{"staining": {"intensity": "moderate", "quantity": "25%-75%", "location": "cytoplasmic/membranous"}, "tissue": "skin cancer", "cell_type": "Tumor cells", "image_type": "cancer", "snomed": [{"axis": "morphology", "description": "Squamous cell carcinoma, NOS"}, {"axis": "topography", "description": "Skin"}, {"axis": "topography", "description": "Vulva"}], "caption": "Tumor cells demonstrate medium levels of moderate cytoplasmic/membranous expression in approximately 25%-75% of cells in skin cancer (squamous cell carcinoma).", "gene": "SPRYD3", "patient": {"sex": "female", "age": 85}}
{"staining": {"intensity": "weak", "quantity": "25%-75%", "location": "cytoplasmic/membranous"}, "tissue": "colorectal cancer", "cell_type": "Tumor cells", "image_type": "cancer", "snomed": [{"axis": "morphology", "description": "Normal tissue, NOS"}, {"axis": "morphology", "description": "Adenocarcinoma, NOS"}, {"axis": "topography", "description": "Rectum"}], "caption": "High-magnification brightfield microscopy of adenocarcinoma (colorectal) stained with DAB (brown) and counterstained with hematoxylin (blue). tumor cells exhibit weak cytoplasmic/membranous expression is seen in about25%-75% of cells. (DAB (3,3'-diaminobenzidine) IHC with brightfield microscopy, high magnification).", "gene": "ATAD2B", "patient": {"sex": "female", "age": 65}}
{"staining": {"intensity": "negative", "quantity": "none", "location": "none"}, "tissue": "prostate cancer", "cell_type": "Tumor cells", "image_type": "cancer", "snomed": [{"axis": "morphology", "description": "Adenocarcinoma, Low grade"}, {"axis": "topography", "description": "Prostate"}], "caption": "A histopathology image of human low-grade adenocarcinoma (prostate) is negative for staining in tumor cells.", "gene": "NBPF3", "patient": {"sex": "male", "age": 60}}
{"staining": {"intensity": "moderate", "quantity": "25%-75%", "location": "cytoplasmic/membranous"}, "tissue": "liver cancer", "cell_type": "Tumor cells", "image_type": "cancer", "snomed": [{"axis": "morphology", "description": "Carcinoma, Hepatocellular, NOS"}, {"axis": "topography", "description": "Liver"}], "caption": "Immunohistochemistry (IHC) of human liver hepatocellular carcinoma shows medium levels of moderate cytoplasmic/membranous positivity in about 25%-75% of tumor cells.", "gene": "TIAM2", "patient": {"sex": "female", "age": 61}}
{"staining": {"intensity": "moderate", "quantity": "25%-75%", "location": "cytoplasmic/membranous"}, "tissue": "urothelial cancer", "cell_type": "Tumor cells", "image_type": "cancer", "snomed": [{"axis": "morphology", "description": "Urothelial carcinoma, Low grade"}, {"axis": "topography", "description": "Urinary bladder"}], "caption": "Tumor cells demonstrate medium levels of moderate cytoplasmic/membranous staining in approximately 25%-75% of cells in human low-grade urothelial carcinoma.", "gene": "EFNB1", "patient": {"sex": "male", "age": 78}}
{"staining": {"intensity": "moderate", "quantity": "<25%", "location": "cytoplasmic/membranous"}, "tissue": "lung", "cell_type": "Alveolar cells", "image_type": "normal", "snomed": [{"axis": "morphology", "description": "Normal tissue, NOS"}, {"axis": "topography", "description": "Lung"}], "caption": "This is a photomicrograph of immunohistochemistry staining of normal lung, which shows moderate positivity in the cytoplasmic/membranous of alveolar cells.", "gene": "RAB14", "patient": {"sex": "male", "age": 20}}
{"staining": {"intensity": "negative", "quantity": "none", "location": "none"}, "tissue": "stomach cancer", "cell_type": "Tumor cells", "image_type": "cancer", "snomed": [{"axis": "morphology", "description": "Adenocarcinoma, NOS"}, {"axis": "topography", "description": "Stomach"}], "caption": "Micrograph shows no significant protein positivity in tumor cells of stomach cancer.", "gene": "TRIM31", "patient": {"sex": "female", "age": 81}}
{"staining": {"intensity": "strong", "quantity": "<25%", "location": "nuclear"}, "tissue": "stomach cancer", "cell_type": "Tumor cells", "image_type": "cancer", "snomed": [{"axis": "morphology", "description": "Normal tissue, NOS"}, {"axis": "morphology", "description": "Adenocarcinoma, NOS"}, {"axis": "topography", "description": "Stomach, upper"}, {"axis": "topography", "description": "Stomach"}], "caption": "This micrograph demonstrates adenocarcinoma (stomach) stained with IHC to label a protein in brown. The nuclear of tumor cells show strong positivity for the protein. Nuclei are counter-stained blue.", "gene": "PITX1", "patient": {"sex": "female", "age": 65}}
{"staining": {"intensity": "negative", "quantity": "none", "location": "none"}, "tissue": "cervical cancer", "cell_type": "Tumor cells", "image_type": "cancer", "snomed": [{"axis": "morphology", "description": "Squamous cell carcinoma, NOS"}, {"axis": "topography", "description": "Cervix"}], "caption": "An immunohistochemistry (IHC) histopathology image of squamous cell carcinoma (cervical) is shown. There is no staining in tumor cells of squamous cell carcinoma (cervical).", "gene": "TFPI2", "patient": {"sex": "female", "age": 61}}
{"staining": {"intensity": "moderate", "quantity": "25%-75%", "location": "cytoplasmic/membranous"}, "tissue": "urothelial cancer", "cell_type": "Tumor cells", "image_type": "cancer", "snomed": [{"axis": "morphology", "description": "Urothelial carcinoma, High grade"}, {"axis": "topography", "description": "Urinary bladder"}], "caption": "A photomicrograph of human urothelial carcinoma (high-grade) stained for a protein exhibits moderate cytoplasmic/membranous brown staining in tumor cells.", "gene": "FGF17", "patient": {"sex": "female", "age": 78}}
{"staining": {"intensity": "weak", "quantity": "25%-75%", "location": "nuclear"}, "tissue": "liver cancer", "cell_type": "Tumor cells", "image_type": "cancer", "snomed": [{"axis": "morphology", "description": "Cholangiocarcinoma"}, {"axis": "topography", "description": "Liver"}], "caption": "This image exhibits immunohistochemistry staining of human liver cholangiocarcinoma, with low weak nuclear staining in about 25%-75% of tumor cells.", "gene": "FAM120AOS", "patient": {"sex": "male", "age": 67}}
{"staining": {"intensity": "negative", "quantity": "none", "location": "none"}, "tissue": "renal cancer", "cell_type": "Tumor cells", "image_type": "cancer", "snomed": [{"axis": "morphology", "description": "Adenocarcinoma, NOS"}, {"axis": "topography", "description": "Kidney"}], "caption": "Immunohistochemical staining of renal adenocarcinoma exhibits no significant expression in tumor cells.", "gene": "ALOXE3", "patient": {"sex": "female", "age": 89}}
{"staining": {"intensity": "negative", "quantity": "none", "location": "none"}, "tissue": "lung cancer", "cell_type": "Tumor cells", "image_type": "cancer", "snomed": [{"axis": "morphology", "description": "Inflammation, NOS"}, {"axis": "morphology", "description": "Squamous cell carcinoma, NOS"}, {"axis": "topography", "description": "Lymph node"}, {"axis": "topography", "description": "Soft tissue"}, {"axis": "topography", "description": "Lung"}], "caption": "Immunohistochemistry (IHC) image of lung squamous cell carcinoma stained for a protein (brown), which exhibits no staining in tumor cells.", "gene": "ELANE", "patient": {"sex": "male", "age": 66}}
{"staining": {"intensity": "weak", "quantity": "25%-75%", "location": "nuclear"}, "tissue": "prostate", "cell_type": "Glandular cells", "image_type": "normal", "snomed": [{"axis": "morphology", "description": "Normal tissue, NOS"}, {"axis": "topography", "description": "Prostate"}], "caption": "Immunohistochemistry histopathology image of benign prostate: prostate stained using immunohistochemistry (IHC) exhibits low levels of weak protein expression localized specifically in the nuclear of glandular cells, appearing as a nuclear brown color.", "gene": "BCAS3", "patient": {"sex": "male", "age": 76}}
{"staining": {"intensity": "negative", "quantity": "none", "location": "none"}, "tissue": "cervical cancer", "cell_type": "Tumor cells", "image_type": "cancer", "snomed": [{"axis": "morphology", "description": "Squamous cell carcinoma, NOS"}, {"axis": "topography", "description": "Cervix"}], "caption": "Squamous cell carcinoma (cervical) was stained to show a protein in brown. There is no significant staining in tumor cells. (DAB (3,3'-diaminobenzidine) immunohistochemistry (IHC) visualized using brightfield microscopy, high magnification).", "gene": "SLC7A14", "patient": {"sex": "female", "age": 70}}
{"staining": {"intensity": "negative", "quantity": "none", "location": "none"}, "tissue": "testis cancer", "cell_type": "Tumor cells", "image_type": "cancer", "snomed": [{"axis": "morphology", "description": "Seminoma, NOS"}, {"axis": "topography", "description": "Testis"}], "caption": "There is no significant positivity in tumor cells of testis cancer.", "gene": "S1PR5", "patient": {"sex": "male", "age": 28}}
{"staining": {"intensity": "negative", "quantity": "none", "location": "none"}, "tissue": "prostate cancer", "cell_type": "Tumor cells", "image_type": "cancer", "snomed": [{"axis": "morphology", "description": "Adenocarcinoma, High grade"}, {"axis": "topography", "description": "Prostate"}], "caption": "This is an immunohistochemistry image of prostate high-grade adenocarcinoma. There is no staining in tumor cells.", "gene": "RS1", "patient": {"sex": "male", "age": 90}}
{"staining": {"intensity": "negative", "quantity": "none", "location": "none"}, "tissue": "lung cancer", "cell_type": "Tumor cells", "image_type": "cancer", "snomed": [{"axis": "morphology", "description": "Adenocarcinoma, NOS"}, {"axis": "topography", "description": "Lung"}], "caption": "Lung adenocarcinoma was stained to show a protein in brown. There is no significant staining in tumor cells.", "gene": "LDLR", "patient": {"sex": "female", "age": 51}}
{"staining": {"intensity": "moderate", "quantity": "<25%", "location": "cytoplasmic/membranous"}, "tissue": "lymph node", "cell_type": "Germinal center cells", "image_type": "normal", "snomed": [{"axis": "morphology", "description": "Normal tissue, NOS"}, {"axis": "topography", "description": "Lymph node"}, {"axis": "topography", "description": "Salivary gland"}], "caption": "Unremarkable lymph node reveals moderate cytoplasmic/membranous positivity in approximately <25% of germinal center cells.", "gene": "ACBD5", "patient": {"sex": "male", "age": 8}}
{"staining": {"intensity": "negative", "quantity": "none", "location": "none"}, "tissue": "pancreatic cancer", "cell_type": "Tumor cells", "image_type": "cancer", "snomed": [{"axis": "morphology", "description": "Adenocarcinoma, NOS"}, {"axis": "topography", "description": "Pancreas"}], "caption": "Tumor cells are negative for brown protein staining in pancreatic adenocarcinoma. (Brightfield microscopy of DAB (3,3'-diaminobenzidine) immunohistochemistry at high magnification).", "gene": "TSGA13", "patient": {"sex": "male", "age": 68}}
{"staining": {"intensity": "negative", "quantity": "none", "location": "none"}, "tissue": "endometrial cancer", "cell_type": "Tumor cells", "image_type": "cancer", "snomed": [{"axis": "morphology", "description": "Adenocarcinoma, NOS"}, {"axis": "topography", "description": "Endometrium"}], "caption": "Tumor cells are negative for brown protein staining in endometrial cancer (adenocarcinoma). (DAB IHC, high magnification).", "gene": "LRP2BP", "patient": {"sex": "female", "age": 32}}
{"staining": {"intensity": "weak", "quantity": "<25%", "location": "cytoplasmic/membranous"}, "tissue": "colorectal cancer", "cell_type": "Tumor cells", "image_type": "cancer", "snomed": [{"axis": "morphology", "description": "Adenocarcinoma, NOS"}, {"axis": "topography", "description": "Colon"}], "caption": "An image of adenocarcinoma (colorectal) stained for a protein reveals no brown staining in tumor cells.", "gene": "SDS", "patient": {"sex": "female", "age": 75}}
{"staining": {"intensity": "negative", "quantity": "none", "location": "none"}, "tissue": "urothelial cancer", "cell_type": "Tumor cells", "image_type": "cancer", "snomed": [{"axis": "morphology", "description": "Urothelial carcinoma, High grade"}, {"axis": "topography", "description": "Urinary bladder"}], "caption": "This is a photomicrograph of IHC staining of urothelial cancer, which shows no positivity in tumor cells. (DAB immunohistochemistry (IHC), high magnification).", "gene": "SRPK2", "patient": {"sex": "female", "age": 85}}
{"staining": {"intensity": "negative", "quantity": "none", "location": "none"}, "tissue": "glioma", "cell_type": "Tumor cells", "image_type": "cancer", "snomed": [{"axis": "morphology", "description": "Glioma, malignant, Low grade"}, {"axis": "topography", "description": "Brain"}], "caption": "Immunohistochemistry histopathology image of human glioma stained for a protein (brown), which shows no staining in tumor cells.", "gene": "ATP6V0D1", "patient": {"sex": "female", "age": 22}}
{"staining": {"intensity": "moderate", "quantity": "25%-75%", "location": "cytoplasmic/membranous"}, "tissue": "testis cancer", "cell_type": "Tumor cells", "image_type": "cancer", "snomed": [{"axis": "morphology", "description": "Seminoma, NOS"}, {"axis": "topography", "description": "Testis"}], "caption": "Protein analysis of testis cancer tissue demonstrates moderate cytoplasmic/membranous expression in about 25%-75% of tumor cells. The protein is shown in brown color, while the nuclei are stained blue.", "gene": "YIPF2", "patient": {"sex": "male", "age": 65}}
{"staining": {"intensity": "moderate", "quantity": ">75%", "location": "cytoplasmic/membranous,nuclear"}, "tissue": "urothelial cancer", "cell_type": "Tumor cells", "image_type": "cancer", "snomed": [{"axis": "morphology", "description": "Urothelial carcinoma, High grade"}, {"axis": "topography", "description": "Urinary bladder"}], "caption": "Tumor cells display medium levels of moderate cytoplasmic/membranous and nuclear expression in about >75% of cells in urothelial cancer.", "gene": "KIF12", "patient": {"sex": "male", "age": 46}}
------------
Extract the lines above, from the first one through the one containing "of human low-grade", and return only those, unchanged.

Exercise answer —
{"staining": {"intensity": "moderate", "quantity": "25%-75%", "location": "cytoplasmic/membranous"}, "tissue": "skin cancer", "cell_type": "Tumor cells", "image_type": "cancer", "snomed": [{"axis": "morphology", "description": "Squamous cell carcinoma, NOS"}, {"axis": "topography", "description": "Skin"}, {"axis": "topography", "description": "Vulva"}], "caption": "Tumor cells demonstrate medium levels of moderate cytoplasmic/membranous expression in approximately 25%-75% of cells in skin cancer (squamous cell carcinoma).", "gene": "SPRYD3", "patient": {"sex": "female", "age": 85}}
{"staining": {"intensity": "weak", "quantity": "25%-75%", "location": "cytoplasmic/membranous"}, "tissue": "colorectal cancer", "cell_type": "Tumor cells", "image_type": "cancer", "snomed": [{"axis": "morphology", "description": "Normal tissue, NOS"}, {"axis": "morphology", "description": "Adenocarcinoma, NOS"}, {"axis": "topography", "description": "Rectum"}], "caption": "High-magnification brightfield microscopy of adenocarcinoma (colorectal) stained with DAB (brown) and counterstained with hematoxylin (blue). tumor cells exhibit weak cytoplasmic/membranous expression is seen in about25%-75% of cells. (DAB (3,3'-diaminobenzidine) IHC with brightfield microscopy, high magnification).", "gene": "ATAD2B", "patient": {"sex": "female", "age": 65}}
{"staining": {"intensity": "negative", "quantity": "none", "location": "none"}, "tissue": "prostate cancer", "cell_type": "Tumor cells", "image_type": "cancer", "snomed": [{"axis": "morphology", "description": "Adenocarcinoma, Low grade"}, {"axis": "topography", "description": "Prostate"}], "caption": "A histopathology image of human low-grade adenocarcinoma (prostate) is negative for staining in tumor cells.", "gene": "NBPF3", "patient": {"sex": "male", "age": 60}}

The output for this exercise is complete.